# What herbicide to use?



## chaded (May 13, 2018)

I got some pastures I'm wanting to spray and I am not sure what to use. I have a lot of ironweed but also a mix of about everything else you don't want as well.

There is hardly any clover so I am not worried about burning it. The pasture is used for beef cow/calf operation and no hay is going to be made off of it. I saw the GrazonNext HL thread and thought maybe it might be the ticket?

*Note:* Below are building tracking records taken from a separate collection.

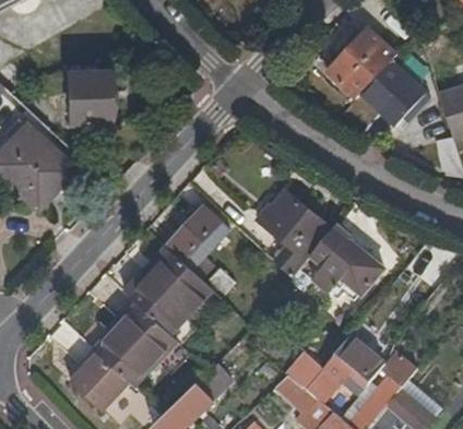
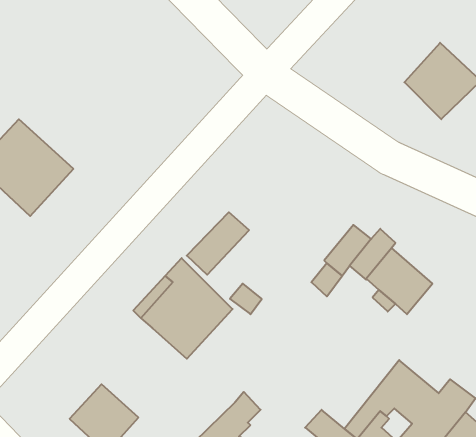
building: [327,28,394,98] -> none
building: [67,64,109,119] -> none
building: [262,189,314,246] -> none
building: [98,303,176,383] -> none

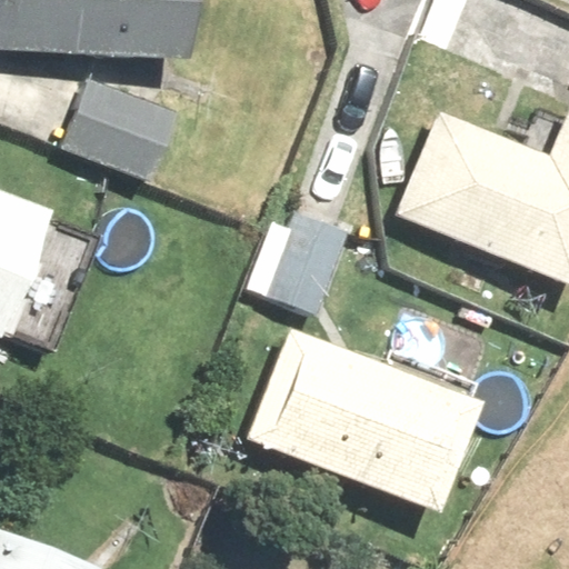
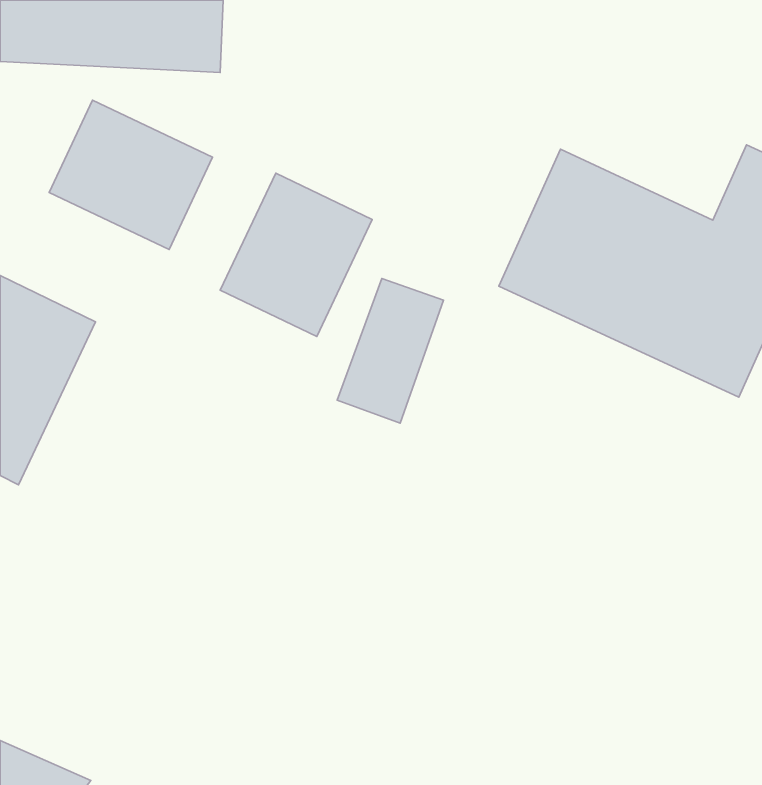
building: none -> [220,173,372,337]
building: [231,323,476,506] -> none

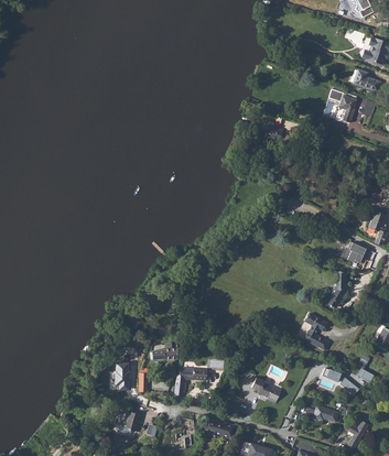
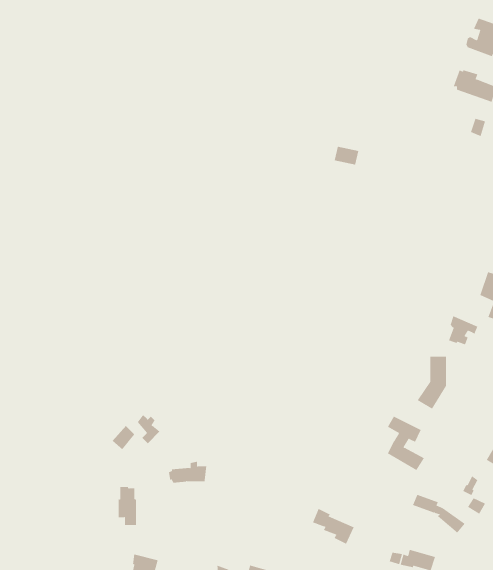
building: [328,89,356,123] -> none
building: [174,367,207,395] -> none

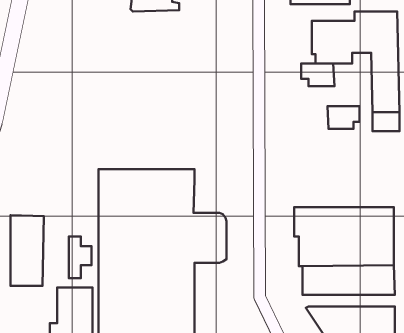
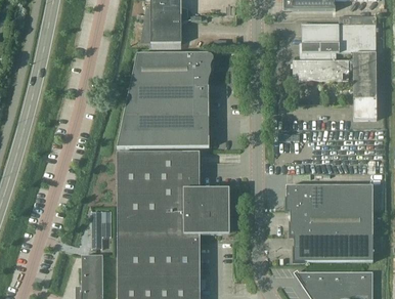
building: none -> [140,13,187,42]
building: none -> [118,52,214,146]
building: [327,106,359,129] -> [320,60,348,80]
building: [11,215,44,286] -> none

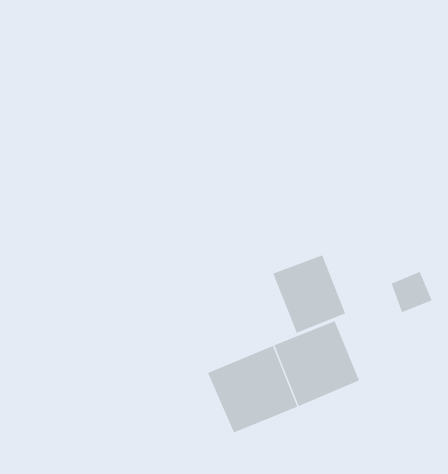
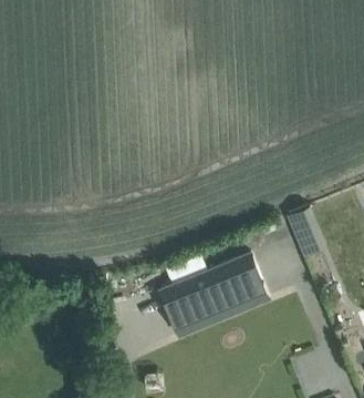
building: [272,254,346,333] -> none

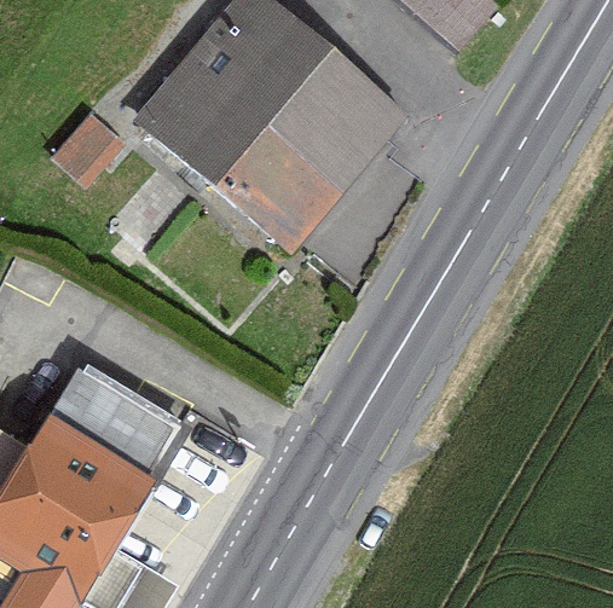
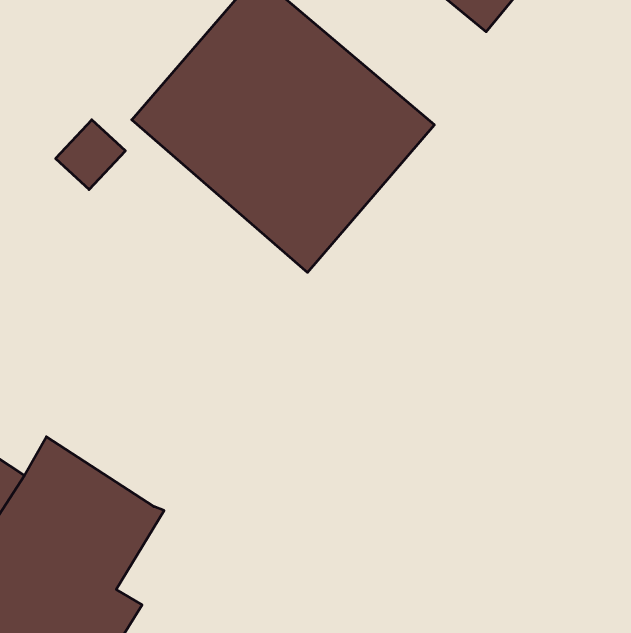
building: [50,363,181,476] -> none

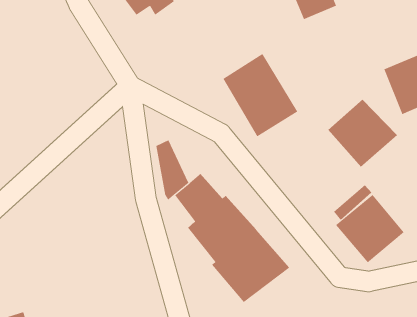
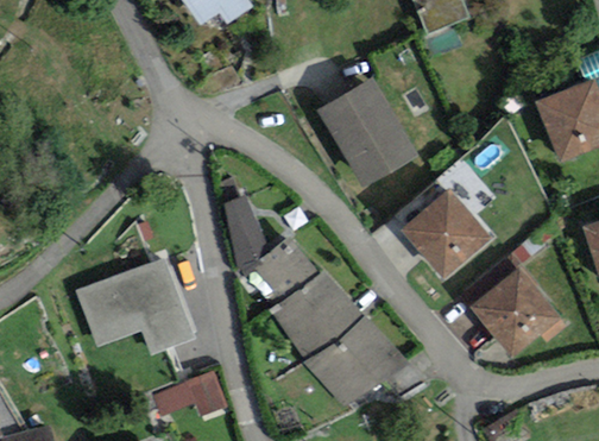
building: [327,99,398,168] -> [399,189,494,282]
building: none -> [74,254,196,352]
building: none -> [157,368,233,418]

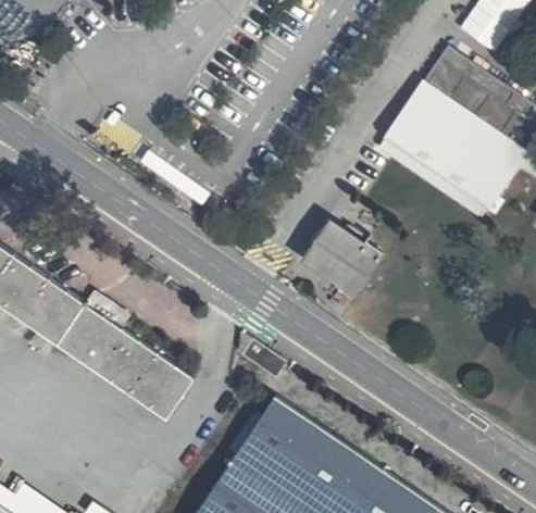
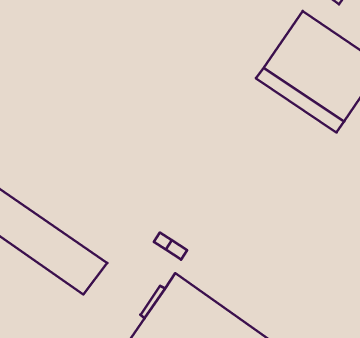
building: [312,226,390,298] -> none

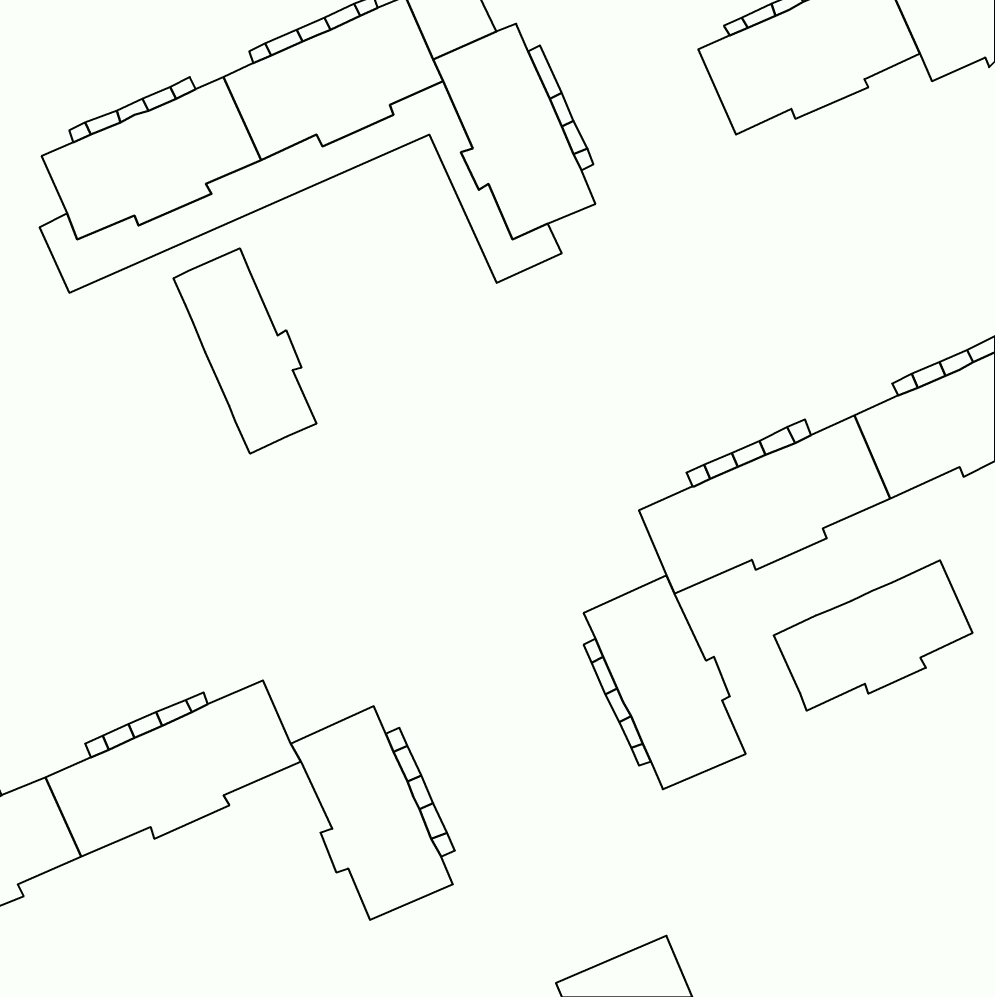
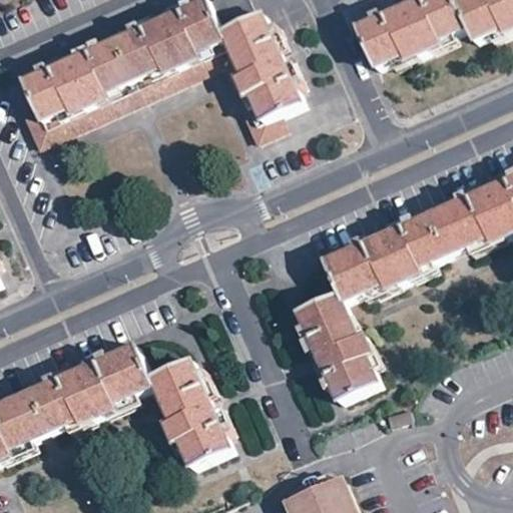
building: [174,248,316,454] -> none
building: [774,560,972,711] -> none

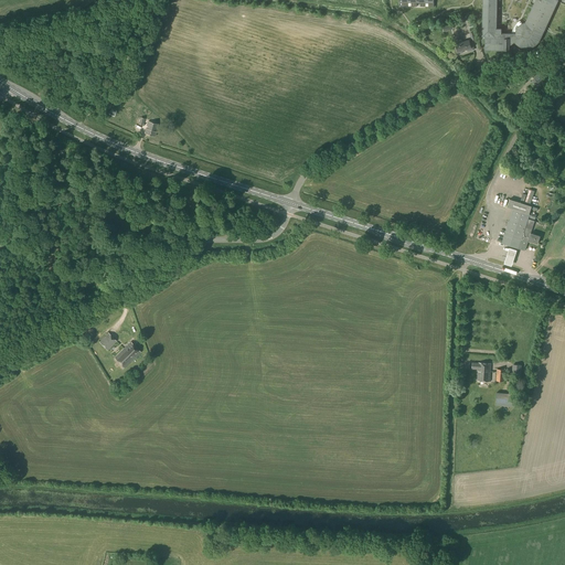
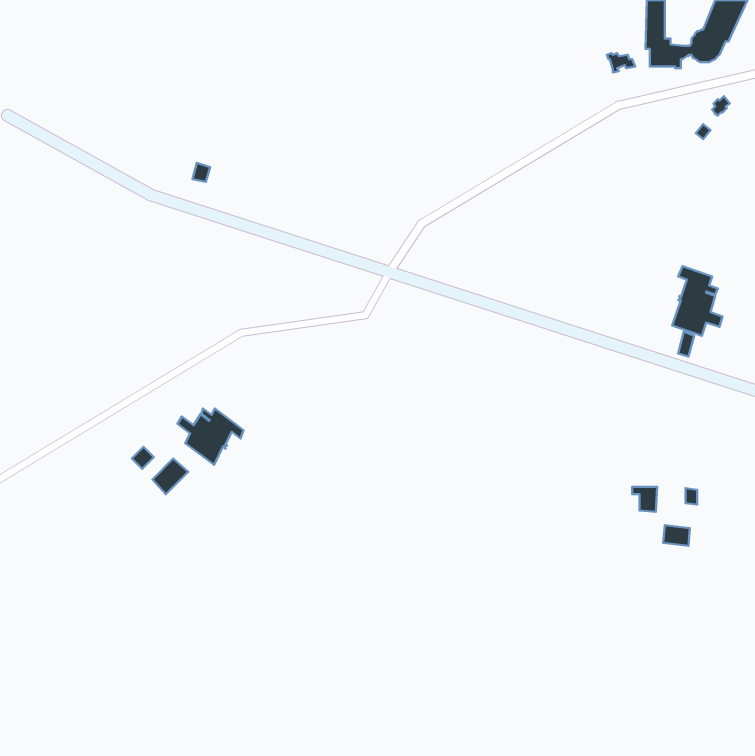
building: none -> [177,408,244,465]

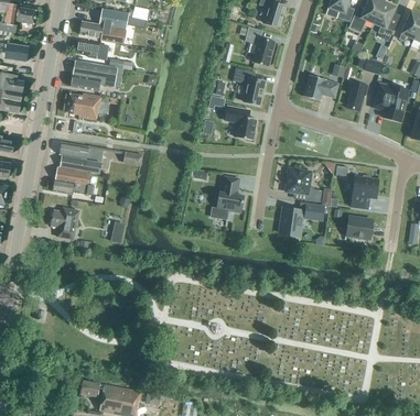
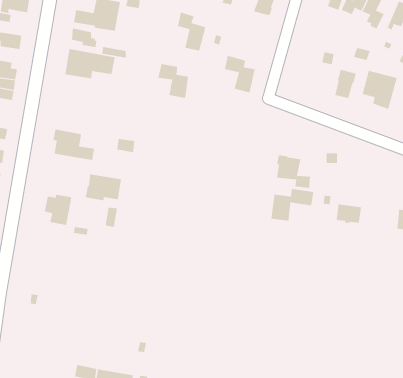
building: [245,25,274,65] -> [177,12,206,51]
building: [303,74,337,100] -> none
building: [66,92,101,119] -> none
building: [224,105,256,140] -> [157,64,189,98]
building: [52,166,89,194] -> [85,174,122,201]
building: [351,173,378,208] -> none
building: [211,176,243,218] -> none

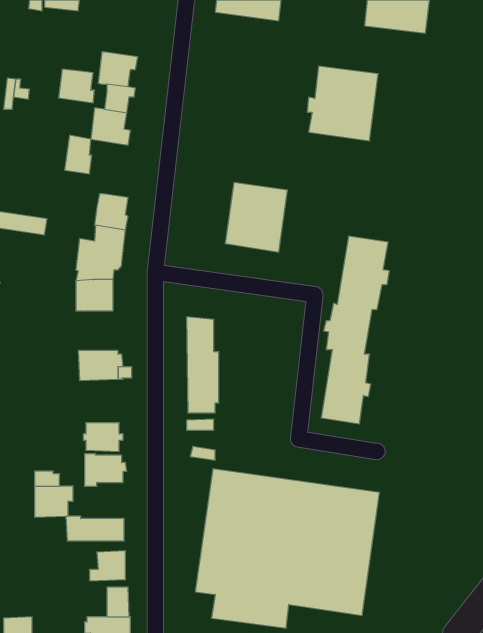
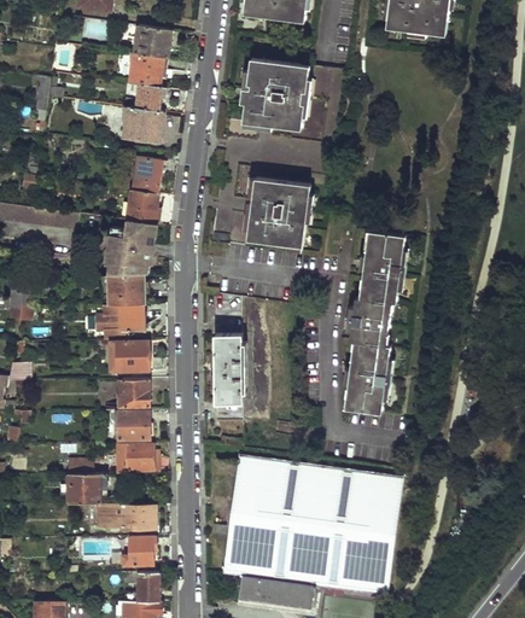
building: [307,66,378,141] -> [239,58,308,130]
building: [58,69,95,103] -> [133,25,168,58]
building: [65,135,92,174] -> [133,157,159,194]
building: none -> [92,304,142,340]
building: none -> [117,379,148,408]

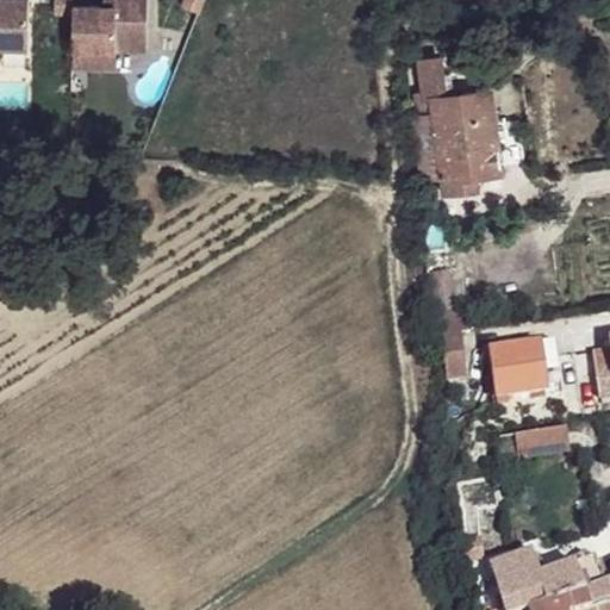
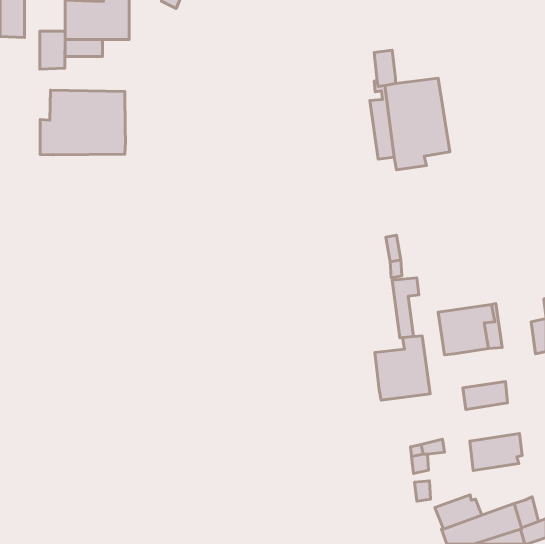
building: none -> [40,31,65,69]
building: none -> [40,90,126,155]
building: none -> [375,336,430,400]
building: none -> [470,434,522,470]

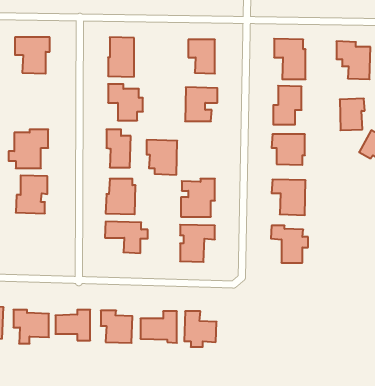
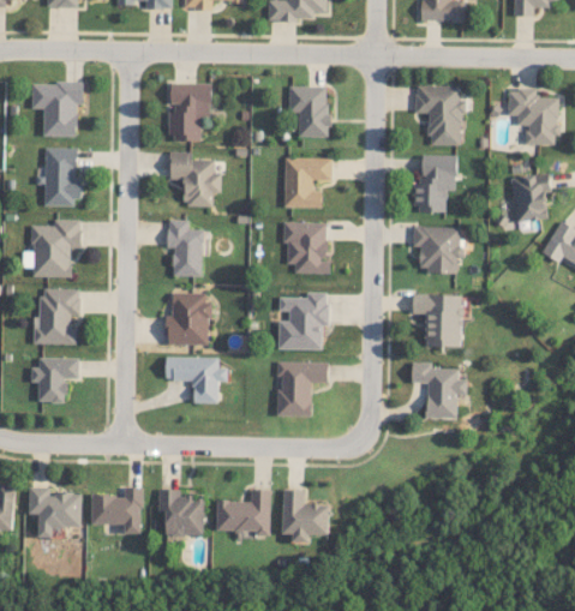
building: none -> [43,148,79,206]
building: [147,140,177,175] -> [282,222,328,274]
building: none -> [30,358,79,402]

But I thought I would ask.


----------



## swall01 (Jun 10, 2018)

Depends on what you are wanting to keep. i'm in the south so heres what ive used on grazing and hay pastures: MSM works great to smack bahaia out of bermuda. rangestar works on most every other weed i encounter, however be aware of dicamba restrictions/withdrawals.


----------



## Vol (Jul 5, 2009)

Brash/Weedmaster or GrazonNext HL would be a great choice. The Grazon would have some residual to get some of the fall germinating broadleafs. Brash(dicamba/2-4d) will kick tail on many weeds also.

Regards, Mike


----------



## chaded (May 13, 2018)

Vol said:


> Brash/Weedmaster or GrazonNext HL would be a great choice. The Grazon would have some residual to get some of the fall germinating broadleafs. Brash(dicamba/2-4d) will kick tail on many weeds also.
> 
> Regards, Mike


When would be the best time roughly for application? I'm trying to decide to wait to hit it next year or go after it now. Some of the stuff isn't cheap so I would like to get the most out of it when I apply.


----------



## Vol (Jul 5, 2009)

To do it right, you need to spray twice.... .in the spring after things have had a chance to germinate or wake up from the winter.....in other words, probably mid to late April in SE Ohio. And then you need to spray about a month after you take off first cutting hay. Or if you are spraying pastures, sometime in July. Use the higher end of the recommendation application if it is land that has not been sprayed for several years. I like to use the Brash/Rangestar/Weedmaster in the spring and use the Grazon for the really tough summer weeds. Both will knock the slobber out of broadleaf's.

Regards, Mike


----------



## chaded (May 13, 2018)

Thanks Mike!


----------